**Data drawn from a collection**

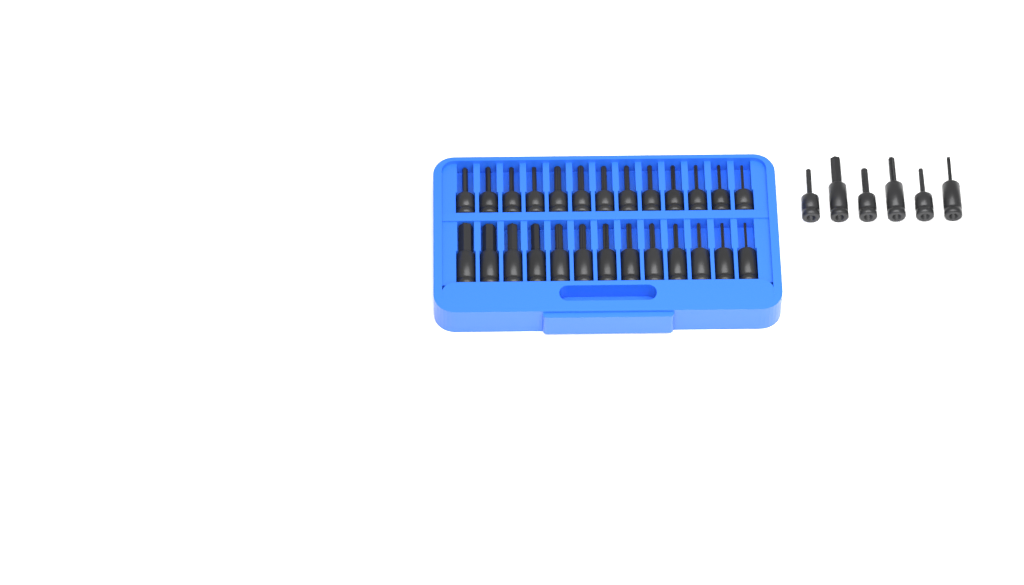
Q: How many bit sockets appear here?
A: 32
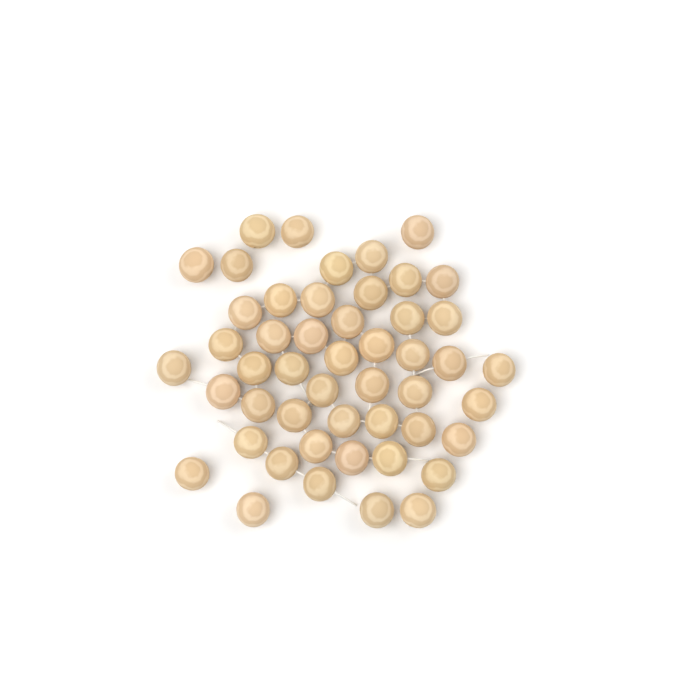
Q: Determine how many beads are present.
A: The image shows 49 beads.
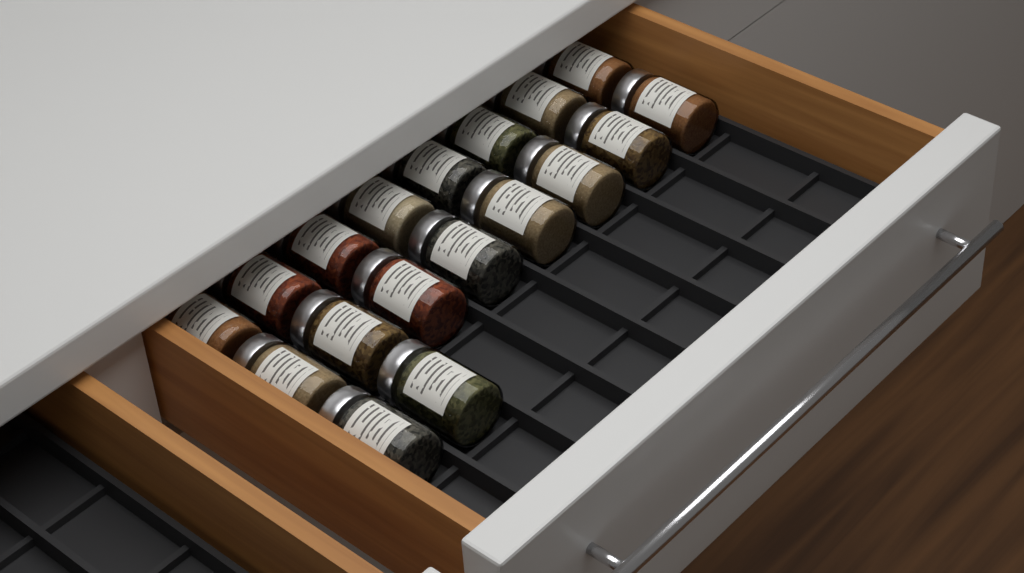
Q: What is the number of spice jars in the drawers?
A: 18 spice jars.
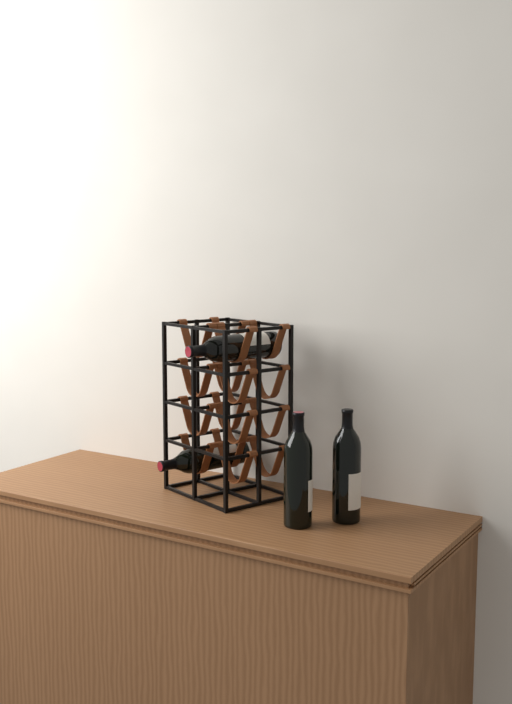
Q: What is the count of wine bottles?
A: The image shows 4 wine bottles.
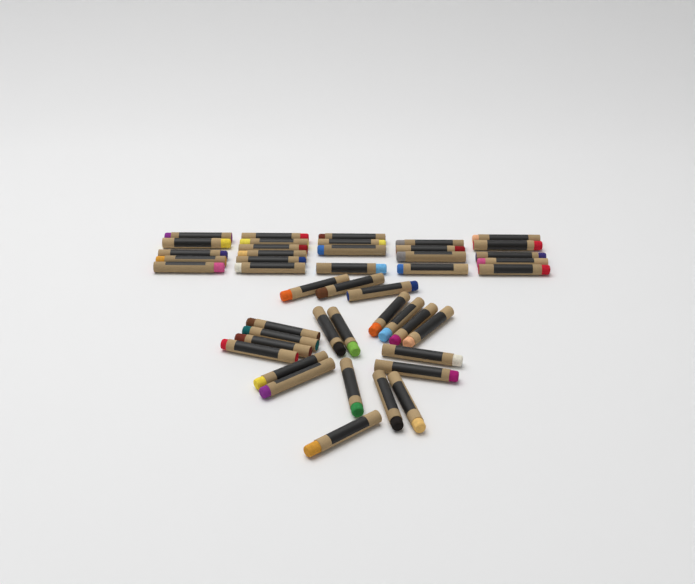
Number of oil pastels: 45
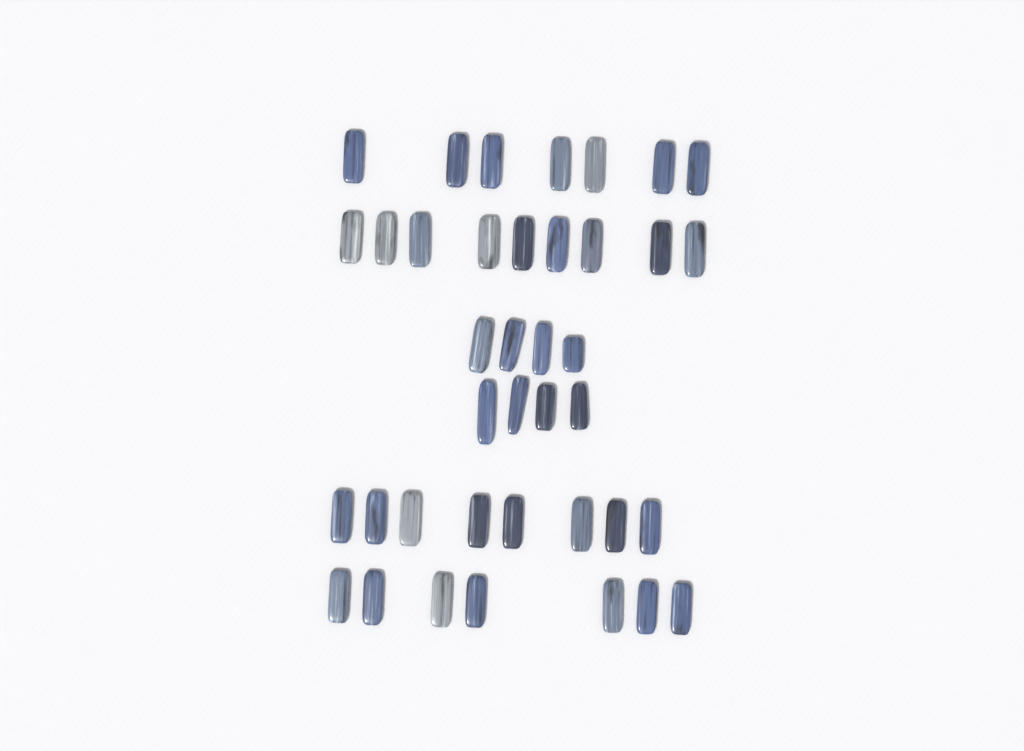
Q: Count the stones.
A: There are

**Task details**
Reproduce word for word the rows from the line with "Q: Determine how many beads are present." through the last row, both included. Leave the pictures out.

**Result**
Q: Determine how many beads are present.
A: The image shows 49 beads.
Q: What is the number of spice jars in the drawers?
A: 18 spice jars.
Q: What is the count of wine bottles?
A: The image shows 4 wine bottles.
Number of oil pastels: 45
Q: Count the stones.
A: There are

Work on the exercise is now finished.